Toni Morrison: Playing in the Dark/"Recitatif"

(Originally discussed on 5/26/20)

I hope everyone is having a good weekend. Next week, we will discuss two short pieces by Toni Morrison: her short story "Recitatif" (1983) and the Preface from her first collection of critical essays, Playing in the Dark (1992). I selected these two pieces to extend our conversation about identity politics, the limitations of intersectionality, and the racialized-yet-race-dismissive language of psychoanalysis. Morrison briefly cites "Recitatif" in the preface of Playing, describing it as "an experiment in the removal of all racial codes from a narrative about two characters of different races for whom racial identity is crucial" (xi). Morrison's experimentation with the representation of race within a narrative matters because it highlights the ways in which language, when sewn into narratives, has the power to overdetermine or overwrite the "Truth" or lived reality of those who have been named as a specific racial classification. This is why Hortense Spillers and Luce Irigaray were adamant about the idea that grammar is both a social and linguistic construct. Language acts as the mirror onto which we project ourselves in order to develop a sense of self and an identity. Society--from large governmental structures to individual bodies--is organized to reflect the grammar of a language, meaning its conventions, lacunae, assumptions, and limitations. 

Just as Irigaray defied Lacan to assert that the "mirror" of the mirror stage is actually Woman (who is reduced to being a defective version of Man and a silent vessel for his desires), Morrison is drawing attention to what she calls the "Africanist presence" within language and the American literary canon. For Morrison, race generally and blackness specifically must unfairly bear the burden of being the mirror to whiteness--the white subject confirms the "Truth" of his whiteness by seeing all that is not himself in the face of a Black person. Similarly, the historically-segregated American literary canon confirms the validity of its existence by excluding Black writers, even as its most dominant novels (such as those by Ernest Hemingway and William Faulkner) rely on the (white) reader's assumptions of racial codes to ensure the cohesiveness or "rationality" of their narratives. This contradiction would have been especially obvious to Morrison, who earned her MA in English from Cornell in the 1950s. She wrote her graduate thesis on Virginia Woolf and William Faulkner because it would have been logistically and canonically unthinkable to produce scholarship on a Black American writer.
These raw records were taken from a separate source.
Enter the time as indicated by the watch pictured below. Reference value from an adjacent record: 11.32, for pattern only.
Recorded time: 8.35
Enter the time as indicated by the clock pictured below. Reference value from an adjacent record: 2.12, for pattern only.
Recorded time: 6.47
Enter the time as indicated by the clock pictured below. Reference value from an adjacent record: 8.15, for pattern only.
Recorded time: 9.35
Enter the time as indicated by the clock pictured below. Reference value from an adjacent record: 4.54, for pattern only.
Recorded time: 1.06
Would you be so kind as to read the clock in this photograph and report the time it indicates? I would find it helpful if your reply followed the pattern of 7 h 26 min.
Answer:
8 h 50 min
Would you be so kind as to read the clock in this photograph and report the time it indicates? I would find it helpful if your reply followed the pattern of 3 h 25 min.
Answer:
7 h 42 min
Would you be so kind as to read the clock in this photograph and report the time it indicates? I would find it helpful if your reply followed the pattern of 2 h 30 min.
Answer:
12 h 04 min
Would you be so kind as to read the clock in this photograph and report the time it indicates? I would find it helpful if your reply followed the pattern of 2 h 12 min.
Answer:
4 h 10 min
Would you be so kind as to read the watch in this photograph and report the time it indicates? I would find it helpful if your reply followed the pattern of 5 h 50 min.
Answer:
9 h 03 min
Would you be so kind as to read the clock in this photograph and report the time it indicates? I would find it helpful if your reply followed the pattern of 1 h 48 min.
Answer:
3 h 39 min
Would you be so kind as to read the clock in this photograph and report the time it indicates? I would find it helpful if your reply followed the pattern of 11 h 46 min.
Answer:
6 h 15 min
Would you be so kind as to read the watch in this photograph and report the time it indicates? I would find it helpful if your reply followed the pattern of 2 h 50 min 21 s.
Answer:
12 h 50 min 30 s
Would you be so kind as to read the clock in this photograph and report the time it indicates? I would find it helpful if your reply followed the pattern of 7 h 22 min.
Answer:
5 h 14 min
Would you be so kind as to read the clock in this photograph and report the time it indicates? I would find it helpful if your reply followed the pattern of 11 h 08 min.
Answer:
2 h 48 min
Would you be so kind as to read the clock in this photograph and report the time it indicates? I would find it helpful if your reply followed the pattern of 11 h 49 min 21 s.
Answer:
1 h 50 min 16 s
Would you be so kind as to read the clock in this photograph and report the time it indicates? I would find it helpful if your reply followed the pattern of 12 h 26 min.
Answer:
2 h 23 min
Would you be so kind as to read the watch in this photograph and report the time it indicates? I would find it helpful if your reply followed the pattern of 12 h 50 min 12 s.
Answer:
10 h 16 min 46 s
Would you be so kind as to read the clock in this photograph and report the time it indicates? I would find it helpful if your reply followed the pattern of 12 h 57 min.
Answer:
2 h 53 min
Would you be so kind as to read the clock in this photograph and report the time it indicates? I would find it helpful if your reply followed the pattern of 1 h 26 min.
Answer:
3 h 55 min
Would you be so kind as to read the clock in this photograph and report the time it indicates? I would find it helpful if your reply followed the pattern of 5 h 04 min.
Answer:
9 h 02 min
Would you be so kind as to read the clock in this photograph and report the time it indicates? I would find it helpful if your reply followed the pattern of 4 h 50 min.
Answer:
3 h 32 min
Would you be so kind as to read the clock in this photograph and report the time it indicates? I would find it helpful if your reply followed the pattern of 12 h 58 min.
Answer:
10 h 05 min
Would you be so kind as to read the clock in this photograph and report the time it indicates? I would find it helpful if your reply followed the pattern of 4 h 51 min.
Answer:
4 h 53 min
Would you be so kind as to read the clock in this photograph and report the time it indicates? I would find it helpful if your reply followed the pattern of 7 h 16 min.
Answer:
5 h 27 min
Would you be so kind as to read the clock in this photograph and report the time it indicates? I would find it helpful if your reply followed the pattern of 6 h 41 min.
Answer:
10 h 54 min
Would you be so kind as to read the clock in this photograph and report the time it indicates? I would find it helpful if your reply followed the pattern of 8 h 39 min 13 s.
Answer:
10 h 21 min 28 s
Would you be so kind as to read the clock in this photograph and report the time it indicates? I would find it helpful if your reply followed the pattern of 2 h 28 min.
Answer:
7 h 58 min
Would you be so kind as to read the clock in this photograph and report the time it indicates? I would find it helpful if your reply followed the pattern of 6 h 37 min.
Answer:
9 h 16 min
If, to quote Fred Jameson, "language is as specific as one's face," what are the contours of Morrison's face? Her faces? If Morrison and Jameson received virtually the same education at Ivy League graduate programs during the 1950s,  how are we to distinguish them from each other? The language that both Jameson and Morrison were allowed to reproduce in their graduate scholarship was designed to produce infinite copies of one specific type of writer/thinker, much like Sylvia Wynter's critique of Man, Theri Pickens' critique of the normate, and Deleuze and Guattari's critique of Oedipus. Certainly, we could look at Morrison and Jameson and assign a code such as "white man" or "Black woman," but, as Morrison noted in her 1993 Nobel lecture, "We die. That may be the meaning of life. But we do language. That may be the measure of our lives." The body goes its own way, but the text always remains. We do language through writing and speech in order to transform ourselves, ideally in life but also inevitably in death. Now that Morrison is physically gone, it is technically no longer possible for a reader or critic to point to a synonymity between the name "Black American woman," Morrison's body, and the complex lived experience of a person who adopted the pseudonym "Toni Morrison." The mirror is dead--how will we see ourselves now? We can attempt to see ourselves through recognizing that the mirror did not consent to its role; that, as Spillers notes in "Mama's Baby, Papa's Maybe," "my country needs me, and if I were not here, I would have to be invented." In "Recitatif" and Playing, Morrison is attempting to separate the "I" from the violent mechanics of invention through the practice of imagination. What would it mean for someone who is visually and linguistically coded as a Black woman to invoke "I" as a speculative or indefinite concept, rather than as a reipscription of the same? And what would it mean for a reader to encounter a narrative told and written by two entities that we assume to know as "Black women," but continually elude our usual methods of classification, our stereotypes? 

What is race without code? If schoolchildren read Beloved in a hundred years, who will they think "Toni Morrison" is? Perhaps a man, based on her first name. Perhaps white, based on her status as a Nobel Prize winner and inclusion into the American literary canon. Paying close, nearly paranoid attention to the conventions of grammar and language can tell us quite a bit about the ways we have been socialized to see the world, ourselves, and each other. We assume the truth of each other's faces, and we couldn't be more wrong, mostly because we are looking for the wrong things (What color is grief? Isolation? Anger? Joy? Love?). Deconstructing the racial scaffolding of language can make us more aware of the ways we reproduce those assumptions in our own writing, speech, and political and social relations.